Copy out every line of the records where the string "index" occurs.
[INPUT MATERIAL Boundary: Start]
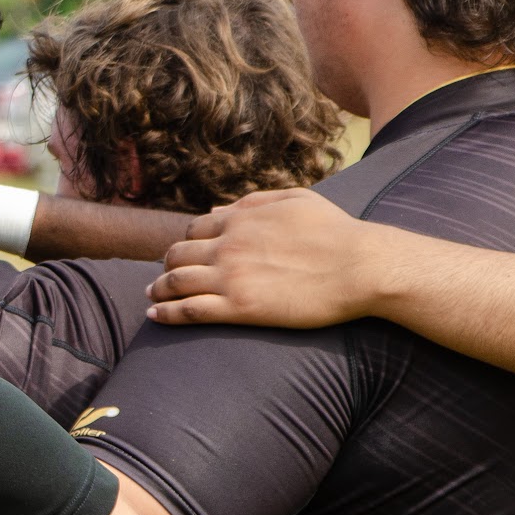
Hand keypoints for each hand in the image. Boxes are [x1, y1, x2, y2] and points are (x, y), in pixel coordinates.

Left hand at [147, 189, 388, 328]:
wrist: (361, 266)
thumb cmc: (336, 231)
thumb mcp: (296, 199)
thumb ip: (253, 201)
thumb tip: (216, 210)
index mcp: (241, 220)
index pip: (194, 230)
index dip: (186, 242)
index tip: (185, 254)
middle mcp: (229, 247)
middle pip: (177, 255)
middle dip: (167, 265)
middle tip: (164, 277)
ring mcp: (231, 278)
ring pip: (176, 282)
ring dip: (159, 289)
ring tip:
[INPUT MATERIAL Boundary: End]
▸ **EXPECTED ANSWER**:
index mcp: (241, 220)
index pip: (194, 230)
index dip: (186, 242)
index tip: (185, 254)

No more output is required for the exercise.